GlobalFoundries has introduced SCALE, a silicon photonics co-packaged optical module platform for advanced AI data centre interconnects.

SCALE, short for Silicon photonics Co-packaged Advanced Light Engine, is designed for optical scale-up architectures where bandwidth density, power efficiency, and physical reach are limiting conventional electrical interconnects. The platform is capable of meeting the Optical Compute Interconnect Multi-Source Agreement specification for modern AI scale-up systems.

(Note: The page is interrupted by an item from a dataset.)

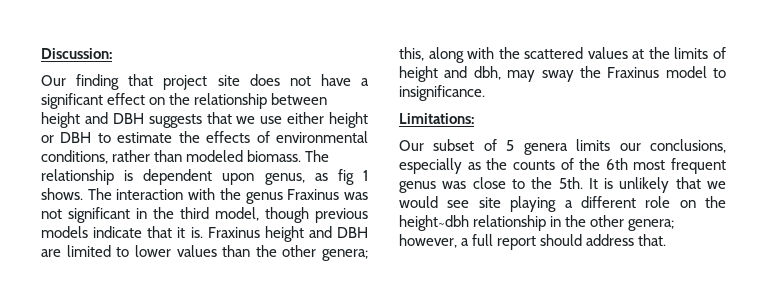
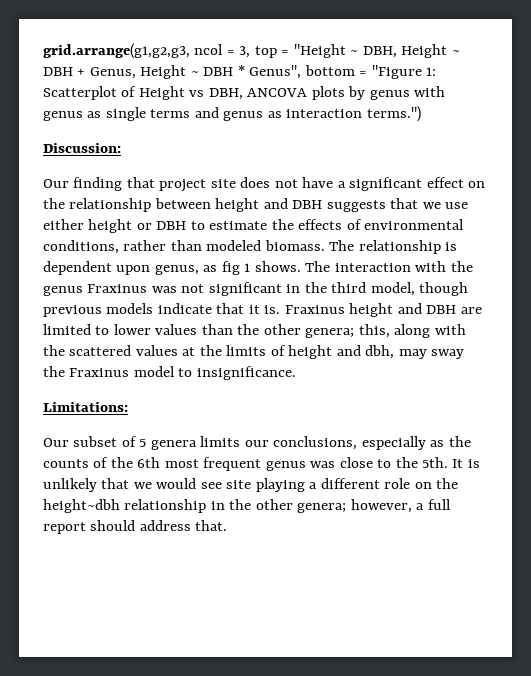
(41, 53) none -> [43,43,460,59] [43,65,437,79] [43,86,446,100] [43,106,421,122] grid.arrange(g1,g2,g3, ncol = 3, top = "Height ~ DBH, Height ~ DBH + Genus, Height ~ DBH * Genus", bottom = "Figure 1: Scatterplot of Height vs DBH, ANCOVA plots by genus with genus as single terms and genus as interaction terms.") //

The platform is built on GlobalFoundries’ silicon photonics technology and uses both coarse and dense wavelength-division multiplexing for bidirectional data transmission over each optical fibre. GlobalFoundries has demonstrated 8λ and 16λ bidirectional DWDM on the platform, supporting the move towards co-packaged optics in high-density compute environments.

SCALE includes a portfolio of qualified photonic devices, including 50Gbps and 100Gbps micro-ring modulators, coupled ring resonators, and integrated photodiodes. It also incorporates through-silicon vias for high-speed signalling and power delivery, with copper pad pitches from 110μm down to below 45μm to support 2.5D and 3D integration from organic substrates to silicon interposers.

The platform is designed to integrate electrical ICs on advanced nodes while placing optical technology closer to the compute silicon. GlobalFoundries is also using detachable fibre approaches to preserve serviceability and known-good-die testability in large-scale data centre deployments.

AI systems are placing heavy strain on interconnect architecture. Training and inference clusters depend on moving data rapidly between accelerators, memory, switches, and storage. Copper interconnects remain widely used, but their reach, power consumption, and signal-integrity limits become harder to manage as bandwidth rises and racks become denser.

Co-packaged optics reduces those constraints by bringing optical engines closer to switching or compute silicon. Shorter electrical paths can reduce losses and power, while optical links increase bandwidth density over distance. The approach also changes packaging requirements, because photonics, electrical ICs, fibre attachment, thermal control, and test strategy must be engineered as one system.

Foundry-level platforms are central to adoption. Co-packaged optics needs repeatable silicon photonics processes, packaging design rules, electrical and optical test coverage, and a path to volume manufacturing. Without that infrastructure, optical engines remain difficult to scale beyond bespoke assemblies and restricted customer programmes.

SCALE places GlobalFoundries in one of the most active areas of AI hardware development. As compute systems move towards rack-scale and cluster-scale architectures, interconnect efficiency is becoming as important as processor performance. Optical scale-up links now sit alongside advanced packaging, high-bandwidth memory, chiplets, and power delivery in the design of next-generation AI infrastructure.